An opinion piece in The Augusta Chronicle on March 23 ("A much-needed nuclear renaissance is sweeping the word," by Dr. Susan Wood and Mal McKibben) misstated Friends of the Earth's position on nuclear power.
Friends of the Earth, like most environmental groups, opposes nuclear power. Here's why:
Chernobyl and Three Mile Island were the highest profile incidents, but reactor accidents aren't just a thing of the past. For example, last summer in Japan, an earthquake damaged a nuclear power plant and led to the release of radioactive waste into the sea. Terrorism and intentional sabotage are also threats.
There's also the problem of transporting and storing nuclear waste. The United States currently has no long-term waste repository, and if environmental concerns about opening one could ever be surmounted, the thousands of trains carrying waste to that site would endanger towns and cities across the country.
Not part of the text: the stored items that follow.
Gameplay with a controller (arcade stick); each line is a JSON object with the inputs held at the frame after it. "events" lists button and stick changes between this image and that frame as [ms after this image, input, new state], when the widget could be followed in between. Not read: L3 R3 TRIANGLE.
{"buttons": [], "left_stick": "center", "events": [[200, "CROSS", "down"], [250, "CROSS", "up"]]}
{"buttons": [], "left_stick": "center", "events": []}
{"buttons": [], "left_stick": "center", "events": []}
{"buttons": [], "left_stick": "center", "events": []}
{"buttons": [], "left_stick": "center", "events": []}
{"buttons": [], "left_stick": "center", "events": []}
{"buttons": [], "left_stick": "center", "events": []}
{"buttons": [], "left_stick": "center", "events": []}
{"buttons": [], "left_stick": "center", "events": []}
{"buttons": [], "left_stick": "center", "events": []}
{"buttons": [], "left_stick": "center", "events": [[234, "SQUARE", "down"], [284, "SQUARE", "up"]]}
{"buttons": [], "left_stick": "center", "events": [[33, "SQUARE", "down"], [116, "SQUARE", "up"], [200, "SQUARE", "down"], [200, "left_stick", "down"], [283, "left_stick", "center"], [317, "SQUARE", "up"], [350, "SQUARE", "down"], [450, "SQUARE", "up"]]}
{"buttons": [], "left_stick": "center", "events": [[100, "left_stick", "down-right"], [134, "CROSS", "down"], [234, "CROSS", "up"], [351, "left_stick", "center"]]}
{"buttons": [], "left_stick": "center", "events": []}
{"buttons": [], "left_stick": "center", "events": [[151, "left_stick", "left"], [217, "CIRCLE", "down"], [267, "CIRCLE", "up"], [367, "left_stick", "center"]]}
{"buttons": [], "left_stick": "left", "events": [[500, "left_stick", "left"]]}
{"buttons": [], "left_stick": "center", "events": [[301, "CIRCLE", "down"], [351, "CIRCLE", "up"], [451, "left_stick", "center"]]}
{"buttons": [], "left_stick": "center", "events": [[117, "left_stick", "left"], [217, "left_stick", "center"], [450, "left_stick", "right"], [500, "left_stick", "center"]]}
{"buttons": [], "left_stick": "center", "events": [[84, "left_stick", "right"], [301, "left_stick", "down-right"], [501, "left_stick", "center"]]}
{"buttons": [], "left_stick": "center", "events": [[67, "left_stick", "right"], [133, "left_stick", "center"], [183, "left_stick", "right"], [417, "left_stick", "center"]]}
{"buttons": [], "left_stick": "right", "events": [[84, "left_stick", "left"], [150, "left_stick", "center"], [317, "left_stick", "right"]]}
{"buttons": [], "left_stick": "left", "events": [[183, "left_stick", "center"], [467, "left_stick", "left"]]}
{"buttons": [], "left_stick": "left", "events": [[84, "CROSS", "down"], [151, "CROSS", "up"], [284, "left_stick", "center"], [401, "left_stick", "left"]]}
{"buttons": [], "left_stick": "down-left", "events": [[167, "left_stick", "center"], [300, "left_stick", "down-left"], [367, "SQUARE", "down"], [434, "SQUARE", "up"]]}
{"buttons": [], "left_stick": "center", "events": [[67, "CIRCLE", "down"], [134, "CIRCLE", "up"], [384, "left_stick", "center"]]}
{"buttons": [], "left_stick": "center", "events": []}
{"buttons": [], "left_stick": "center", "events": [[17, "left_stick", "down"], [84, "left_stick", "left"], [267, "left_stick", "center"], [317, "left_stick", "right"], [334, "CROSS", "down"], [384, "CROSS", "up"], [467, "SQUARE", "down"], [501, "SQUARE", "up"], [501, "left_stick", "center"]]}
The third strike against nuclear power is that it is extremely expensive. Each new reactor can cost $8 billion or more and take a decade to construct. That's why the private sector has refused to finance new reactors in the United States for decades, and why the industry is so eager to receive taxpayer subsidies. Clean energy alternatives such as efficiency improvements and wind power are much more affordable and can be adopted much more quickly.
Nick Berning, Washington, D.C.
(The writer is press secretary for Friends of the Earth.)